▶ _SELECTED PASSAGE_:
* * * * *

Details of their trip are set forth below, but suffice it to say our intrepid group succeeded admirably in their quest to advance the cause of enrolled agents everywhere. In addition to recounting these daring adventures, I have assembled other items that should be of interest to you in this Capital Corner.

Here's the rundown. First, enrolled agents recently stormed the Hill as participants in NAEA's second Fly-in Day. Fly-in days - sometimes called "legislative days" - are opportunities for members of an association to meet personally with their representatives (or, in many cases, their representatives' staffs) to discuss issues of interest to their profession.

Second, NAEA PAC, our political action committee, is showing some impressive strength as it continues to gain momentum in its fifth year. For the 2009-10 PAC year, we have set the bar high. Nonetheless, enrolled agents are always up for a challenge, and I am confident our perfect record in meeting our PAC goal will not be broken.

Finally, IRS continues to push forward on the return preparer review and NAEA has been defending and promoting the interests of enrolled agents. NAEA's then-President Sandra Martin's response to proposed PTIN regulations on behalf of NAEA and all enrolled agents is included along with a few odds and ends you may find noteworthy.


On Wednesday, April 28, 2010, enrolled agents met in Washington, DC for an intensive day of grassroots advocacy. Over fifty EAs attended a morning training session at the Capitol Hill (and Capitol-viewing) offices of NAEA's Federal Legislative Counsel, Jeff Trinca. The session was designed to frame the conversations members would be having with their legislators and to help them find their way around the maze-like Capitol grounds. Fully prepped and armed to the teeth with tax knowledge, each member then attended several scheduled meetings with legislators and their staffs.

* * * * *

▶ _DATASET SECTION_:
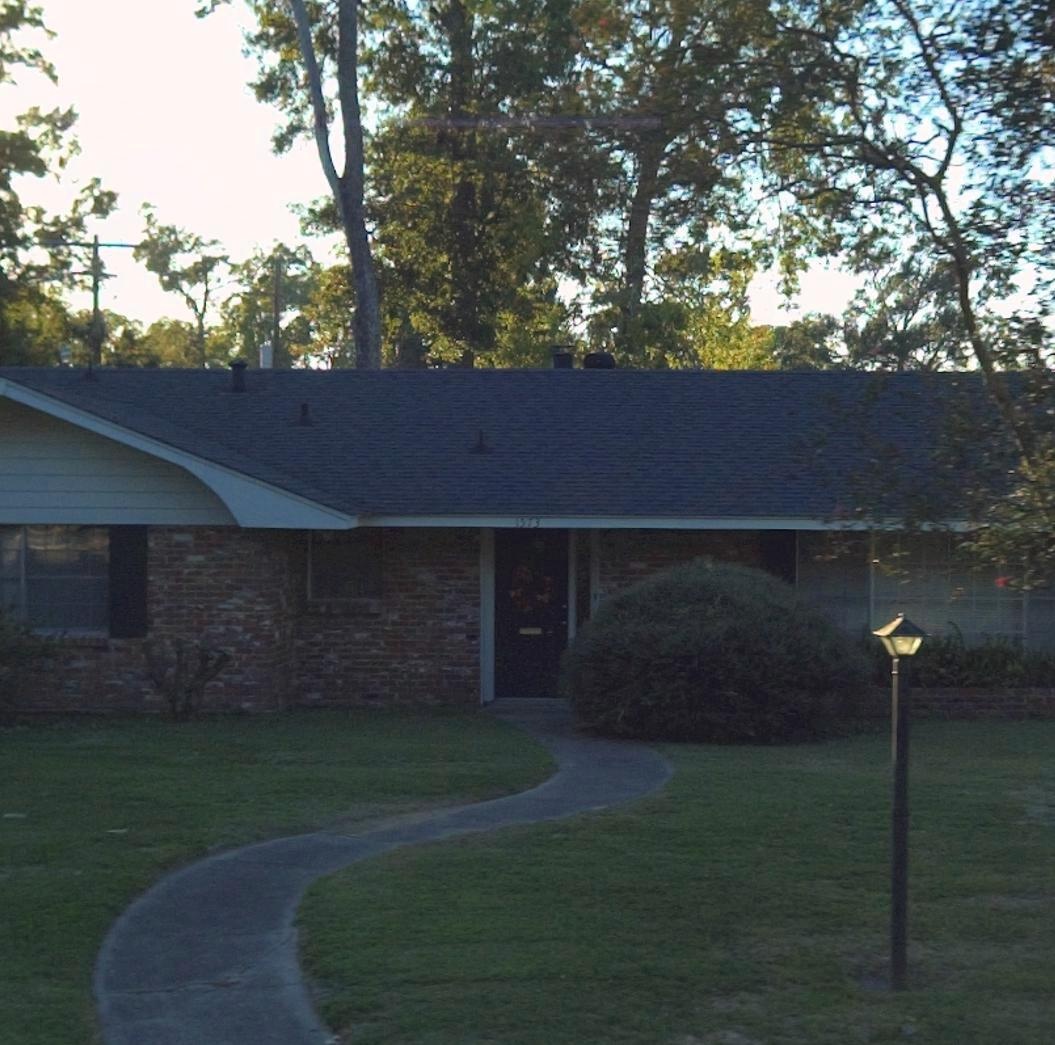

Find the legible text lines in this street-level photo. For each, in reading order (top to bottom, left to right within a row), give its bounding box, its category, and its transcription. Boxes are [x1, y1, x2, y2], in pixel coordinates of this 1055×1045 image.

[515, 517, 541, 529] StreetNumber: 1573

* * * * *

▶ _SET TASKS_:
[A] Answer these about the Capital Corner column:
(i) On what date did enrolled agents meet in Washington, DC?
(ii) What year is NAEA PAC in?
(iii) Whose response to proposed PTIN regulations is included?
[B] Can you sum up the Capital Corner column in two sentences?
[C] Retype the part of the Capital Corner column starting at "Second, NAEA PAC, our" and ending at "may find noteworthy.".

▶ _PROBLEM SOLUTIONS_:
[A]
(i) Wednesday, April 28, 2010
(ii) Its fifth year
(iii) NAEA's then-President Sandra Martin's

[B] The column covers NAEA's second Fly-in Day, the growing strength of NAEA PAC in its fifth year, and NAEA's defense of enrolled agents as the IRS pushes forward on the return preparer review. On April 28, 2010, over fifty enrolled agents trained at the offices of NAEA's Federal Legislative Counsel, Jeff Trinca, and then met with legislators and their staffs.

[C]
Second, NAEA PAC, our political action committee, is showing some impressive strength as it continues to gain momentum in its fifth year. For the 2009-10 PAC year, we have set the bar high. Nonetheless, enrolled agents are always up for a challenge, and I am confident our perfect record in meeting our PAC goal will not be broken.

Finally, IRS continues to push forward on the return preparer review and NAEA has been defending and promoting the interests of enrolled agents. NAEA's then-President Sandra Martin's response to proposed PTIN regulations on behalf of NAEA and all enrolled agents is included along with a few odds and ends you may find noteworthy.